The fascinating story behind Janmashtami
Lord Krishna, the eighth incarnation of Lord Vishnu represents love, wisdom, and intellect. He is the perfect epitome of power, intelligence, patience, and care. The teachings by Lord Krishna have the ability to cure your problems forever. And this is not just a religious thought nor we are talking about magic and wonders, here we are talking about the thoughts or what we say mantras of life that can help you say goodbye to all your issues forever. His teachings help us learn why challenges and struggles shape the ultimate meaning of life.
But do you know how Lord Krishna was born?
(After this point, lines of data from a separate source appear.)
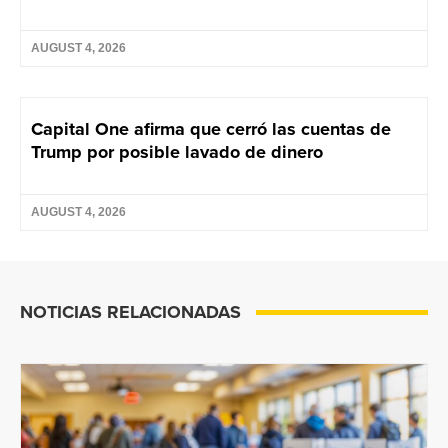
AUGUST 4, 2026
Capital One afirma que cerró las cuentas de
Trump por posible lavado de dinero
AUGUST 4, 2026
NOTICIAS RELACIONADAS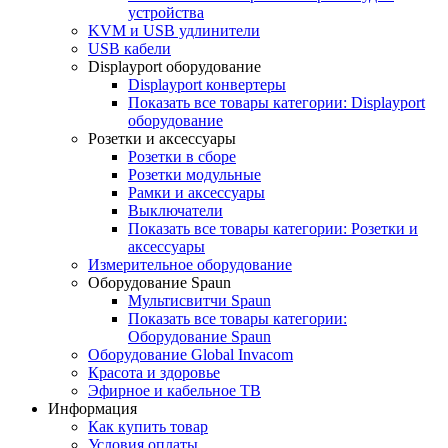
устройства
KVM и USB удлинители
USB кабели
Displayport оборудование
Displayport конвертеры
Показать все товары категории: Displayport
оборудование
Розетки и аксессуары
Розетки в сборе
Розетки модульные
Рамки и аксессуары
Выключатели
Показать все товары категории: Розетки и
аксессуары
Измерительное оборудование
Оборудование Spaun
Мультисвитчи Spaun
Показать все товары категории:
Оборудование Spaun
Оборудование Global Invacom
Красота и здоровье
Эфирное и кабельное ТВ
Информация
Как купить товар
Условия оплаты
The fascinating legacy behind Krishna’s birth is widely celebrated as Janmashtami in India. Janamashtami is celebrated with passionate fervor by devotees in India and abroad alike. Captivating decked temples, Raas Lilas and Dahi Handi competitions are prepared to commemorate the anecdote of Lord Krishna aka ‘Laddu Gopal’.
The Birth Tale of Lord Krishna
Lord Krishna was born on the eighth day known as Ashtami of the Krishna Paksha (dark fortnight) of the month of Bhadrapad according to the Hindu calendar. According to the myth, the goddess of earth ‘Bhudevi’ was tormented recognizing the growing sin of the humans and thus prayed to Lord Vishnu to do something about it. In return, God promised that he shall himself take a human form and end all the evils of the earth. And thus the eighth incarnation of Lord Vishnu was born in the human form Krishna.
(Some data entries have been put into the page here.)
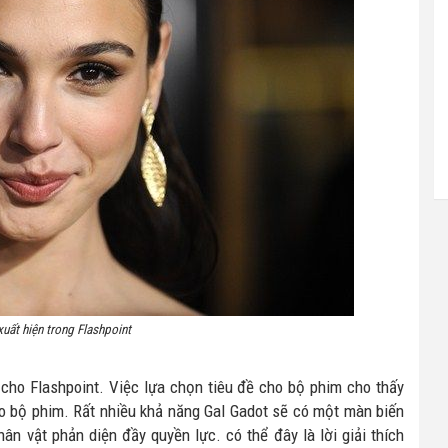
xuất hiện trong Flashpoint
cho Flashpoint. Việc lựa chọn tiêu đề cho bộ phim cho thấy
o bộ phim. Rất nhiều khả năng Gal Gadot sẽ có một màn biến
ân vật phản diện đầy quyền lực. có thể đây là lời giải thích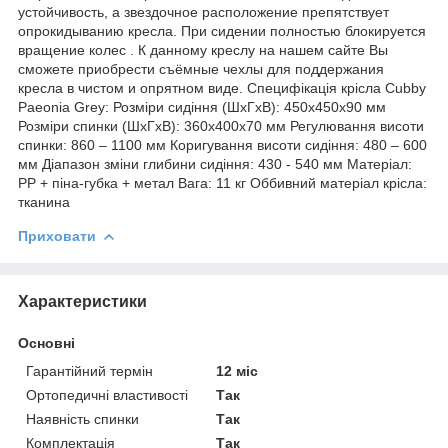
устойчивость, а звездочное расположение препятствует
опрокидыванию кресла. При сидении полностью блокируется
вращение колес . К данному креслу на нашем сайте Вы
сможете приобрести съёмные чехлы для поддержания
кресла в чистом и опрятном виде. Специфікація крісла Cubby
Paeonia Grey: Розміри сидіння (ШхГхВ): 450х450х90 мм
Розміри спинки (ШхГхВ): 360х400х70 мм Регулювання висоти
спинки: 860 – 1100 мм Коригування висоти сидіння: 480 – 600
мм Діапазон зміни глибини сидіння: 430 - 540 мм Матеріал:
PP + піна-губка + метал Вага: 11 кг Оббивний матеріал крісла:
тканина
Приховати
Характеристики
Основні
Гарантійний термін
12 міс
Ортопедичні властивості
Так
Наявність спинки
Так
Комплектація
Так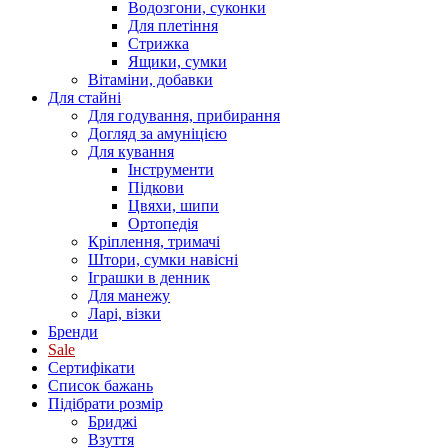
Водозгони, суконки
Для плетіння
Стрижка
Ящики, сумки
Вітаміни, добавки
Для стайні
Для годування, прибирання
Догляд за амуніцією
Для кування
Інструменти
Підкови
Цвяхи, шипи
Ортопедія
Кріплення, тримачі
Штори, сумки навісні
Іграшки в денник
Для манежу
Ларі, візки
Бренди
Sale
Сертифікати
Список бажань
Підібрати розмір
Бриджі
Взуття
Krishna was the son of Devaki and Vasudeva. While Devaki’s older brother ‘Kansa’ has imprisoned his father to acquire the throne of Mathura. Kansa was a highly ambitious person who for his own good was willing to go strengths of inhuman practices. Thus, it was prophesied that to end the cruelty of Kansa, he shall meet his doom by the eighth son of Devaki. Terrified by the prophecy Kansa immediately captured and imprisoned Devaki and Vasudeva. He cruelly slaughtered every child that was born and by the time the seventh child was about to be born, Devaki fakes her miscarriage and miraculously the child was transferred to the womb of Rohini.
When Devaki’s eighth son was about to be born, a miracle happened. Kansa was fallen into a deep sleep and Vasudeva with the child easily escaped the prison. Knowing that once Kansa is awake the life of the newborn will be in danger, Vasudeva took the little infant to Gokul, crossing the treacherous waters of river Yamuna, which made way for him to safely pass. Upon reaching Gokul he gave the infant to his friend Nanda and Yashoda and took their infant daughter back with him. Reaching the prison, everything turned back to normal and Kansa came to slaughter their newborn baby. Realizing that Devaki has given birth to a daughter and not a son, Kansa spared her life yet kept them imprisoned anyway.
Krishna grew up with his foster parents Nanda and Yashoda, who raised him as their own. During his adolescent years, Krishna performed various miraculous acts doing good for humanity. Years later, Krishna visited Mathura and killed Kansa as per the prophecy.
How Janmashtami is celebrated across India?
For the last 5,200 years, his devotees celebrate his birth anniversary as Janmashtami. And while Lord Krishna was born in Mathura the place is also known as Krishnabhumi. Though, Janmashtami is celebrated with great joy across India, the most popular remains of Mathura. Here, Raas Lila’s are organized that recreate the flirtatious side of Krishna’s teenage days and showcase his bravery with great valor. By the end of the night, the celebration is ended with a crescendo which is believed to be the time of Krishna’s birth. Janmashtami in Mumbai is known as Dahi Handi. A competition is held where a large bowl of butter is hanged at a difficult height and competitors form a human pyramid to break the earthen pot. The competition is held to celebrate Krishna’s fondness of buttermilk due to which he is also recognized as ‘Makhanchor’.
All the Hindus keep fast in the morning and break their fast on the next day after midnight. Devotees worship Lord Krishna by singing songs, some shlokas of the Lord are also sung by the people. The idol of Lord Krishna known as ‘Laddu Gopal’ is decorated with new sparkling clothes, mukut, and other astonishing pieces of jewelry. Jhulanotsav and Ghatas are the two elements of the festival. Krishna followers hang swings in their houses during Juhlanotsav and place God’s idol on it.
Additionally, some decorated Jhankis take place in major Hindu Temples to put a unique aspect of the festival. The next day of Janmashtami is known as Nanda Utsav, people prepare 56 food items known as Chappan Bhog and offer them to Lord Krishna’s Idol. Once the prayer is over, the food is distributed as Prasad among the devotees.